Personal Agricultural

Personal Pigeon POD 

As climate change leads to dramatically altered environment, and industrial agriculture leads to less genetic diversity among livestock; the worlds food supply may become threatened by disease or loss of suitable land.  Mankind may find it necessary to return to one of the first animals domesticated for food and companionship; the pigeon.  The personal agriculture POD contains everything the aspiring and motivated pigeon fancier may require to raise and breed their own highly productive food source.  Complete with fertilized eggs, nesting boxes, genetic material for cloning, food, detailed representations of breeds, educational information and other supplies, the POD itself serves as a fully functional pigeon coop with sufficient space for up to eighteen birds.

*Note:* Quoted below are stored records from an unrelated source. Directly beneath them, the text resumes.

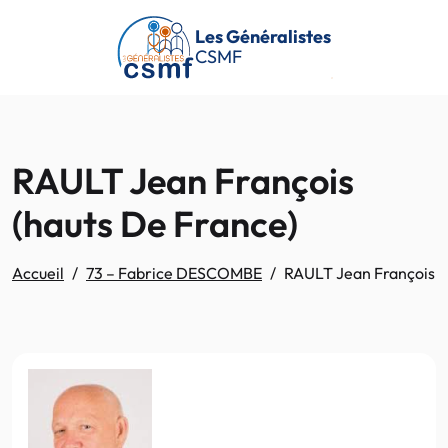
Passer au contenu principal
Les Généralistes
CSMF
RAULT Jean François
(hauts De France)
Accueil
73 – Fabrice DESCOMBE
RAULT Jean François (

Pigeons are easy to raise and produce a new pair of squab that are ready to be culled every 4-6 weeks, or allowed to grow to increase your stock.  Once your pigeons have been trained to return home, you can let them out to collect food, or simply for the enjoyment of watching them fly acrobatically; individually or in groups.  Pigeons are excellent parents, and will raise your squabs efficiently and conscientiously.  Motivated fanciers will also benefit from learning how to use your pigeons as message carriers, perfect for a reliable communication network should disaster strike!

Whether you are concerned about the global climate, the economy, the safety of your food, or you just want to "get off the grid", the Personal Pigeon Pod is the answer for you! 

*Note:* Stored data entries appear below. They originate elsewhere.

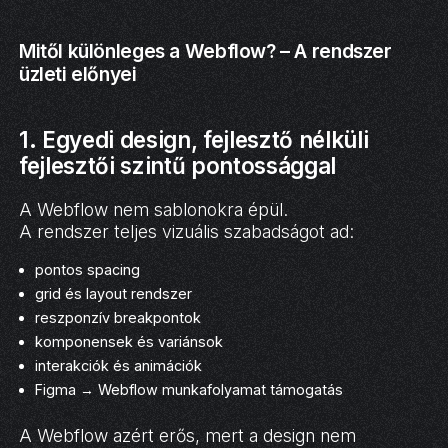
Mitől különleges a Webflow? – A rendszer
üzleti előnyei
1. Egyedi design, fejlesztő nélküli
fejlesztői szintű pontossággal
A Webflow nem sablonokra épül.
A rendszer teljes vizuális szabadságot ad:
pontos spacing
grid és layout rendszer
reszponzív breakpontok
komponensek és variánsok
interakciók és animációk
Figma → Webflow munkafolyamat támogatás
A Webflow azért erős, mert a design nem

View of Personal Pigeon POD showing coop entrance and included education materials.

View of Personal Pigeon POD showing breed chart and characteristics and nesting boxes.

Artist Statement

Artist Statement- Matt Zigler

What happens when you learn a new word or see a new face, and from that point on you keep seeing it everywhere? It seems like it had never existed before, but you know that it was there all along and you have simply made a place for it in your mind. The same thing happened to me on the streets of Philadelphia. I knew there were pigeons around me, but they did not stick in my brain. I walked past them and they were gone. And then I saw the beige pigeon.


Why that particular bird flipped a switch in my mind I have no idea. Why does anything attract our interest and hold on for great lengths of time? Ever since that day I have watched the pigeons of Philadelphia pecking, flapping, preening and courting beneath the feet and above the heads of people on the street who are unaware of the lives being lived around them. How have we become so desensitized to the natural world? How have we come to compartmentalize the environment into organisms worth paying attention to and organisms beneath our contempt?


Through my paintings and installations I provide "beige pigeon moments" for my viewers. Art can do this in ways that science, politics, activism and other languages of the environment do not. The natural world is full of little dramas, narratives and moments of profound value. By making art about these moments, I create an opportunity to see a larger world where the connections between ourselves, other organisms, and the spaces we inhabit might just stick in our brains, so that we can see them everywhere.


Tuesday, June 8, 2010

I think it is important for the main characters to make an appearance in the piece finally. The completion of the piece will be based on the interaction of these five birds, how their gazes connect them, how the light plays on them, and how they hold their space. Right now, each is a little too strong, a little too much an addition, but they will become more subsumed into the piece as time goes by. After all, they exist in the space; the space doesn't exist for them.
It is difficult to focus on the monotony of the bricks, but that is what looking at landscape (even reclaimed landscape) is all about. We tend to not look at the variation from tree to tree, bush to bush. We admire architecture and can identify different building styles, but we don't have names for different growing shapes. I'm thinking about bonsai and the different "shapes" the trees have. If you had said the words "traditional cascade style" to my grandmother, she would have known exactly what you meant and all kinds of information about it. Those styles are all taken from existing forms that trees take in the landscape. We just don't know what to call it. All I can do when I am trying to teach my students is to say, "draw it by making lines sort of like this". Very inefficient. And yet there is no one brick in this piece. Each one is a recipe of various ingredients found in varying degrees in all of them.